Я посмотрела в его лицо, пытаясь разыскать что-то новое, что раньше, наверное, упускала, и мой долгий, внимательный взгляд подтвердил догадку. Он действительно сейчас легче и беззаботнее, чем был семь лет назад, даже легче и беззаботнее, чем я сейчас. А значит, моложе! «Как это зло и подло», — подумала я, но промолчала. Не было сил заводить все заново, в конечном итоге — не все ли равно.

— А, глупости, — ответил он, и по ого изменившемуся тону я поняла, что права. — Ничего я у тебя не своровал, ты чудесно прожила свою молодость, не хуже, чем прожила бы без меня, даже лучше. Да, была у меня такая мысль, или почти такая, ну и что, но что в ней плохого? — так всегда бывает, когда люди живут друг с другом, живут жизнью друг друга, берут друг у друга, отдают...

— Марк, — прервала я его, — к чему демагогия? Ты ведь понимаешь, что для тебя это было умышленной причиной, а для всех остальных неумышленное следствие, а это разница, Марк, большая, принципиальная разница. Умышленность, продуманность все меняет.

Он пожал плечами, ему нечего было возразить.

— К тому же была еще одна причина, — вместо возражения сказал он.

Мне не хотелось снова напрягаться в угадывании.

— Какая же?

— Я любил тебя, — ответил он серьезно. — Я по-прежнему люблю тебя.

— Наверное, — сказала я. У меня защемило сердце, но я выдержала боль. — Тем не менее ты не прекратил эксперимент и довел его до конца.

— Я делал это для тебя. — Он явно пытался оправдаться. — Это неправда, Марк.

— Хорошо, — легко согласился он. — Не только для тебя, но и для тебя тоже.

Наверное, он так считает, подумала я. И наверное, так и было, так и есть на самом деле, но разве это меняет дело? Нет, не меняет, лишь усугубляет.
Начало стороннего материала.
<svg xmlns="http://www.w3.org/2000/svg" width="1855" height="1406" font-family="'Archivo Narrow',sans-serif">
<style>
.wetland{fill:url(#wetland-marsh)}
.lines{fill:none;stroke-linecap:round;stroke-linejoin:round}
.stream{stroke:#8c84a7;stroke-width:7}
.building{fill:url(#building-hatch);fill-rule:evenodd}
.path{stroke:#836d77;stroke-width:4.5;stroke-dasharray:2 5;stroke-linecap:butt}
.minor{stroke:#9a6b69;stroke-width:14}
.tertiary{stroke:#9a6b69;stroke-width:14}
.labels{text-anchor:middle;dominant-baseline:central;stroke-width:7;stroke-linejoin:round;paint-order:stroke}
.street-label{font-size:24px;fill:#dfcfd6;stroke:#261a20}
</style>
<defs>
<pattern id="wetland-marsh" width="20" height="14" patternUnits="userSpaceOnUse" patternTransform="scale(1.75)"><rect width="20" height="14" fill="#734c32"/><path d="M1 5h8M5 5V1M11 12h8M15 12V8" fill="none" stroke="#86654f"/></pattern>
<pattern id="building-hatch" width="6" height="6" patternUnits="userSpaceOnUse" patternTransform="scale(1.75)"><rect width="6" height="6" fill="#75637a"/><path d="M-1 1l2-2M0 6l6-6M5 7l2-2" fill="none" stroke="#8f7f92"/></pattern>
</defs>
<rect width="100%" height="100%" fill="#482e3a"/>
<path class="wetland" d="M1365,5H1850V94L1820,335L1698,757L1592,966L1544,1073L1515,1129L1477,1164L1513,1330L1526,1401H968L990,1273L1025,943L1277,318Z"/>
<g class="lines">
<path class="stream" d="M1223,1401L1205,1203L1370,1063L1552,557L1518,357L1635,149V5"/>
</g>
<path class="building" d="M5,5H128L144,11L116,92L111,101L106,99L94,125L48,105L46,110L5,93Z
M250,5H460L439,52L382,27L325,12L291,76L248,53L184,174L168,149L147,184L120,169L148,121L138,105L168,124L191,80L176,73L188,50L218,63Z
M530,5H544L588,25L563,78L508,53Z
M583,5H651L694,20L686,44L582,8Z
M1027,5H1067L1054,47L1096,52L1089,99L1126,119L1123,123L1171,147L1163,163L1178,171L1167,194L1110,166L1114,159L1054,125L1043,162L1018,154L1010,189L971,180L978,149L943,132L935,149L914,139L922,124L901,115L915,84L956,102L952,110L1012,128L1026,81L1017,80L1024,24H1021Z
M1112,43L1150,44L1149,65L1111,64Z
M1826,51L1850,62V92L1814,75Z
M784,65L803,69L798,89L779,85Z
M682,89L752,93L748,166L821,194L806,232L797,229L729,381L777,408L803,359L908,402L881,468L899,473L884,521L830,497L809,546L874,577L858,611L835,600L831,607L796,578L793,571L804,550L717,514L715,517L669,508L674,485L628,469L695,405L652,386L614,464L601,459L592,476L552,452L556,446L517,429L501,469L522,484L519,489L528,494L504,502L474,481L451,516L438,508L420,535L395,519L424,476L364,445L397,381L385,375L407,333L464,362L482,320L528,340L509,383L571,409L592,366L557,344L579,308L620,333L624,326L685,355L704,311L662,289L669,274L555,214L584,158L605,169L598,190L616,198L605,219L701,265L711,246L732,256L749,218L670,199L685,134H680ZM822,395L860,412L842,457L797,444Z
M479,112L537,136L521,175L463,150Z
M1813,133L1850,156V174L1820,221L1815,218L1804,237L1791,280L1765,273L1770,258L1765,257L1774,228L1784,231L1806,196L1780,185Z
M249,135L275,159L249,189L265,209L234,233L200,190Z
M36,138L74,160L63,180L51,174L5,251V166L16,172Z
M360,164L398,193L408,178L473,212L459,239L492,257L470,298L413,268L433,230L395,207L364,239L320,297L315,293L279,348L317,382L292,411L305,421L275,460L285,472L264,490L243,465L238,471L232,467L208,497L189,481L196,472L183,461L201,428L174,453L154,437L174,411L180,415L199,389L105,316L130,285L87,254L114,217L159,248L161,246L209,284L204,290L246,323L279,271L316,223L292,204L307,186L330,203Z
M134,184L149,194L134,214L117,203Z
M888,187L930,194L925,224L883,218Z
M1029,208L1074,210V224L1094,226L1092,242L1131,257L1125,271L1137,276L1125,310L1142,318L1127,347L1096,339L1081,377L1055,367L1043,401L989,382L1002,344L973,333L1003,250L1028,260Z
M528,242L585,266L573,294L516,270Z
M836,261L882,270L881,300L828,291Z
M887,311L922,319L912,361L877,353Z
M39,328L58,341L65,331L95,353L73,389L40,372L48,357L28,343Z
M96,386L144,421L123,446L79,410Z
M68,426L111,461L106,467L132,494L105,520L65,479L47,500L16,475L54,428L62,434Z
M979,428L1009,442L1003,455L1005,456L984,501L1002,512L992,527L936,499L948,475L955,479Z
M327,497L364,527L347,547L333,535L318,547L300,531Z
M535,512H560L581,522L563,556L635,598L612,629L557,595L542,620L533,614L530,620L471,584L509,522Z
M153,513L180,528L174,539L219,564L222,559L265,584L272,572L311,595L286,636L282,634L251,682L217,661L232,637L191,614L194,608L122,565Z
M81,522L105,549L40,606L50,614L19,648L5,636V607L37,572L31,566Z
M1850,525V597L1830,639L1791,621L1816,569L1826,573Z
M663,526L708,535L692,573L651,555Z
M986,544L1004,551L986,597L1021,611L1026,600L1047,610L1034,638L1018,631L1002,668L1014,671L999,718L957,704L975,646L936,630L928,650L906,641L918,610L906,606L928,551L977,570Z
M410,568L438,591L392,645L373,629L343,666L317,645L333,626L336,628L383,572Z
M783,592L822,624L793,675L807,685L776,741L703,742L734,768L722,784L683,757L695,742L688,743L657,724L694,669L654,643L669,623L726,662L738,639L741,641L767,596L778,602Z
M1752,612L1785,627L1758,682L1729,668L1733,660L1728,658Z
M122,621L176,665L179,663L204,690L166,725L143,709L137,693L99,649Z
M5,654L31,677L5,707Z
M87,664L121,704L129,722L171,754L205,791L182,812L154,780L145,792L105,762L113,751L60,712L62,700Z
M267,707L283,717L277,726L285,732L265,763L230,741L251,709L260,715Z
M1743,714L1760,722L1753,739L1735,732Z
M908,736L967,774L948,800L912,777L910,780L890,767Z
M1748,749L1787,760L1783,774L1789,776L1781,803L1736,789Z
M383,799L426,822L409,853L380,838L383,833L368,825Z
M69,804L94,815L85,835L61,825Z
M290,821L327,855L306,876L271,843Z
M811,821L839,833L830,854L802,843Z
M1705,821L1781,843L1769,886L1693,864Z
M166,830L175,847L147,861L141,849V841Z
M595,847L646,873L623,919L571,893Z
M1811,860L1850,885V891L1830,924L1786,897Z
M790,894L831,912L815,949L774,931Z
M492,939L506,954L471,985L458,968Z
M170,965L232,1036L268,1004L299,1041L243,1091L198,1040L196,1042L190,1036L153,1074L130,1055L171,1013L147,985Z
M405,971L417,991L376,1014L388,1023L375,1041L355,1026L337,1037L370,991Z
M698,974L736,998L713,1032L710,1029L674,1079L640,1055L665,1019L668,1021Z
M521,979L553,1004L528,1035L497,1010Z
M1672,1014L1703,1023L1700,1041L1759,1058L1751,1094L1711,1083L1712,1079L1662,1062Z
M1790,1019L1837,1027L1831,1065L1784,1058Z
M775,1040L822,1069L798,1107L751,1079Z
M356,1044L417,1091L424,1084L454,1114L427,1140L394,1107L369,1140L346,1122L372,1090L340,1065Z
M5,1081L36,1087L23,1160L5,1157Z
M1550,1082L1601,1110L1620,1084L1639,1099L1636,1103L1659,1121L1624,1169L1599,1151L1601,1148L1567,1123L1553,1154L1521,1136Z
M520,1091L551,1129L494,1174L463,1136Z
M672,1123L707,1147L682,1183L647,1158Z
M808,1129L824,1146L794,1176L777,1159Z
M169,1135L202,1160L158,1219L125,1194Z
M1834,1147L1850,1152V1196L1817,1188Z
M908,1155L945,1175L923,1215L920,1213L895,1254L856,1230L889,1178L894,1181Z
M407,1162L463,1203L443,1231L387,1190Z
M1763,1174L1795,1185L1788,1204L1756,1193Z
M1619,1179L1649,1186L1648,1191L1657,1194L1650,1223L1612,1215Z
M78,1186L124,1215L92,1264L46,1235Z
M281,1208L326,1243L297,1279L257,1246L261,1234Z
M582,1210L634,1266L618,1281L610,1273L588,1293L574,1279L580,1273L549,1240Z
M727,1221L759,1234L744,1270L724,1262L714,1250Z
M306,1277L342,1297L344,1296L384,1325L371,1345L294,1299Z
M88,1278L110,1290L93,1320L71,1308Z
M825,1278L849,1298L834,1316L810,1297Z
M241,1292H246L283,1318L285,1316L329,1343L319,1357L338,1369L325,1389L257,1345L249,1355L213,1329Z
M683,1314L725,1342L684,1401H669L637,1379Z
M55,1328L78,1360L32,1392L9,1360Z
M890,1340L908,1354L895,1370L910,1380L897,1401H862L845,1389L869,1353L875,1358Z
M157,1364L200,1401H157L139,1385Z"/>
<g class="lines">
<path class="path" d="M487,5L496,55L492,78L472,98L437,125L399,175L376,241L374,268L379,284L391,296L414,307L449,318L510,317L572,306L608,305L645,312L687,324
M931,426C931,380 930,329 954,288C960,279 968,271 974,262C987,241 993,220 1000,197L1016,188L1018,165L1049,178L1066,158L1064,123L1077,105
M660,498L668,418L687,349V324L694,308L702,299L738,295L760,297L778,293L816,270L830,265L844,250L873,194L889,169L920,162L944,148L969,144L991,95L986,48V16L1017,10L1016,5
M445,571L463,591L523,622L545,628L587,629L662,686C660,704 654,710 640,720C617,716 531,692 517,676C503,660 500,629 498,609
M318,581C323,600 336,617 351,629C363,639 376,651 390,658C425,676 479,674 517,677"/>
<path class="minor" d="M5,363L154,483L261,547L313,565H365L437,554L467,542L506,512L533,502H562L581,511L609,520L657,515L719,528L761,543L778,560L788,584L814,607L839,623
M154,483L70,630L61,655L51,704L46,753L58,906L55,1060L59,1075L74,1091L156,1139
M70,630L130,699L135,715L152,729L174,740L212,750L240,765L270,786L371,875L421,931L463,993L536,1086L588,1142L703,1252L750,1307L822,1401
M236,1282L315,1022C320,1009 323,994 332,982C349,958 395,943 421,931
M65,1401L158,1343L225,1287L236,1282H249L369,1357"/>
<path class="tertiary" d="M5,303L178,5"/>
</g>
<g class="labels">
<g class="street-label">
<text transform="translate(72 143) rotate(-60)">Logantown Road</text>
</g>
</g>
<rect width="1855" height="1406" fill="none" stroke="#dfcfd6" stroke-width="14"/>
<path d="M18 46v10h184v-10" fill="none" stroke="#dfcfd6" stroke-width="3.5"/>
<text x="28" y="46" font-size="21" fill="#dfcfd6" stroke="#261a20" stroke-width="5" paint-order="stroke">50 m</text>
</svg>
Я чувствовала, что это выяснение пора закончить, оно все равно никуда не вело.

— Если ты все делал для меня, зачем же тебе надо было зимой доводить меня до такого убийственного, невменяемого состояния? — Это был один из двух вопросов, которые мне осталось выяснить.

— Потому что иначе ты вряд ли бы нашла правильный подход.

Я постаралась выразить на лице удивление, если мое лицо еще могло что-либо выражать.

— Видишь ли, — видимо, он решил пояснить, — когда-то очень давно я прочитал книжку о русских иконах и иконописцах, не только о русских, а вообще, но это неважно сейчас. Перед тем как писать Божьи лики, они доводили себя голодом, бессонницей и прочими издевательствами до почти полного измождения, культивируя тем самым в себе духовное состояние, которое, как они полагали, поднимает их до Бога.